O crítico Harold Bloom chamou-lhe “ironia humanista”, qualidade hoje injustiçada, mas que fez do alemão Thomas Mann (1875-1955, Nobel da Literatura 1929) “o grande escritor derradeiro a emergir de Goethe”. Mann não é um autor actual. Nem na inteligência soberba, nem na minúcia das descrições, nem na profundidade especulativa, nem na lentidão escorrida da acção, nem no fundo eminentemente moral e idealista. Ainda bem. Para quem o lê pela primeira vez, aconselham-se as antologias de contos, como esta acabada de sair pela Bertrand e que relança, aumentando-a em um conto, uma edição da Ulisseia datada de 2007.

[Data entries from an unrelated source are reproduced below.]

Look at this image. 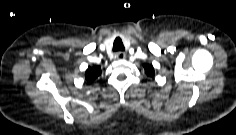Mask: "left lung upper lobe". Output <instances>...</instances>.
Wrapping results in <instances>:
<instances>
[{
    "mask_svg": "<svg viewBox=\"0 0 236 135\" xmlns=\"http://www.w3.org/2000/svg\"><path fill=\"white\" fill-rule=\"evenodd\" d=\"M145 72L148 76L153 77L154 76V68L152 65L144 64L143 65Z\"/></svg>",
    "mask_w": 236,
    "mask_h": 135,
    "instance_id": "left-lung-upper-lobe-1",
    "label": "left lung upper lobe"
}]
</instances>
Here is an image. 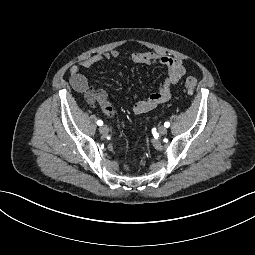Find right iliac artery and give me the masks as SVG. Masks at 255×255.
Here are the masks:
<instances>
[{"label": "right iliac artery", "instance_id": "82829eb1", "mask_svg": "<svg viewBox=\"0 0 255 255\" xmlns=\"http://www.w3.org/2000/svg\"><path fill=\"white\" fill-rule=\"evenodd\" d=\"M97 124H98L99 126H102V125H103V121H102V120H98V121H97Z\"/></svg>", "mask_w": 255, "mask_h": 255}]
</instances>
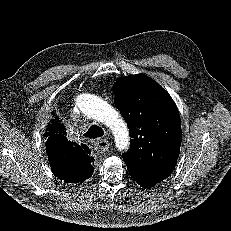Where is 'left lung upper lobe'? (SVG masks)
<instances>
[{
	"label": "left lung upper lobe",
	"mask_w": 231,
	"mask_h": 231,
	"mask_svg": "<svg viewBox=\"0 0 231 231\" xmlns=\"http://www.w3.org/2000/svg\"><path fill=\"white\" fill-rule=\"evenodd\" d=\"M115 105L132 137L123 154L128 168L173 171L181 145V121L169 94L154 80L138 74L114 84Z\"/></svg>",
	"instance_id": "5c2ea615"
}]
</instances>
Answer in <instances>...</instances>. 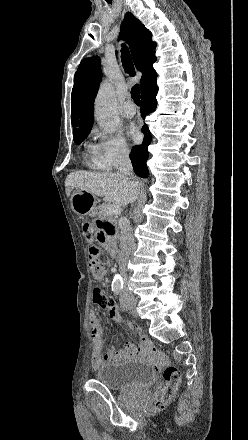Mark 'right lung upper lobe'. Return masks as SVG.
<instances>
[{"instance_id":"right-lung-upper-lobe-1","label":"right lung upper lobe","mask_w":248,"mask_h":440,"mask_svg":"<svg viewBox=\"0 0 248 440\" xmlns=\"http://www.w3.org/2000/svg\"><path fill=\"white\" fill-rule=\"evenodd\" d=\"M128 43L136 68L142 71L140 80L141 94L149 86L156 84L157 74L153 68L156 61L155 42L152 34L131 13H126L122 22L121 33ZM101 68L98 57L81 61L74 76L72 89L71 122L74 134L91 130L94 117V97L101 81Z\"/></svg>"}]
</instances>
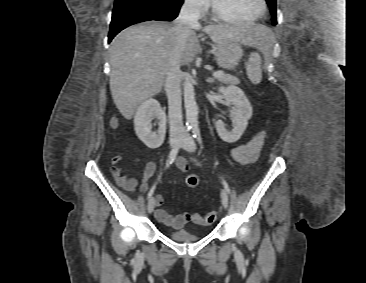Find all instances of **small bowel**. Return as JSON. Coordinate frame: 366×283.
Returning a JSON list of instances; mask_svg holds the SVG:
<instances>
[{"instance_id": "c3829d8e", "label": "small bowel", "mask_w": 366, "mask_h": 283, "mask_svg": "<svg viewBox=\"0 0 366 283\" xmlns=\"http://www.w3.org/2000/svg\"><path fill=\"white\" fill-rule=\"evenodd\" d=\"M264 141V133H257L252 139L244 144H240L234 147L230 156L231 159L239 165H249L254 163L260 153ZM122 157L120 155H116L112 158L113 166L111 167V174L114 177L117 184L127 192H132L136 188L138 184V179L133 176H129L127 174H122L121 168L118 166V163L121 161ZM138 161V159H136ZM192 162H197L195 159H191ZM177 168L181 171H186L189 166V160L184 157H178L175 161ZM156 171V164L153 161H149L145 164L142 175L143 180L140 185V189L142 191H146L148 189V180L152 178ZM164 203V199L162 196H157L156 198V206L158 207L155 211V216L158 221L162 222L168 227H172L174 229H179L188 220L186 214L172 215L166 209L161 208Z\"/></svg>"}]
</instances>
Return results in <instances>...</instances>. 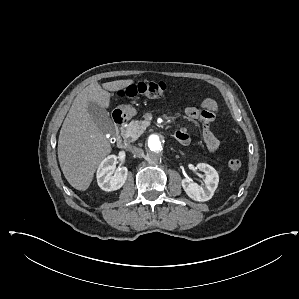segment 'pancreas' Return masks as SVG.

Nas 17 histórias propostas, destacam-se a estranheza, a feiura, a alienação ou a disfunção das personagens para questionar os valores burgueses. O tema (autobiográfico) é o confronto entre a liberdade individual ou artística e as convenções instituídas, sendo que estas últimas, ainda que postas em causa com acuidade e sarcasmo, não deixam de simbolizar a estabilidade e o conforto. É o caso de O Pequeno Senhor Friedemann (1896), onde um deficiente físico culto e socialmente bem posicionado crê poder proteger-se do desejo através da elevação estética, mas acaba vítima de uma mulher casada e da crueldade mais rasteira.

 

A antologia inclui vários marcos de talento contístico. O Menino Prodígio (1903) apresenta-nos o grego Bibi Saccellaphylaccas, compositor e intérprete precoce, um “fedelhozito versado” e deformadamente narcísico. Uma das suas actuações é relatada através da justaposição da postura e reflexões do músico e das impressões do público. O conto ilustra a complexidade dos narradores de Mann, cuja posição indefinida resulta, nas cenas e quadros sociais, numa voz cínica e afastada, mas capaz de se mover como uma incisão “nas testazinhas de gente”.

 

Hora Difícil (1905) complementa um ensaio dedicado a Schiller, poeta e intelectual alemão que Mann sempre admirou. Aqui, o narrador serve o retrato da enormidade das ambições e frustrações mais íntimas de um escritor. Numa noite de angústia frente a um manuscrito, revelam-se os seus temores perante a acomodação burguesa, a doença ou o fracasso. E ele pergunta, como um possível alter ego de Mann: “Não seria o próprio talento, dor?”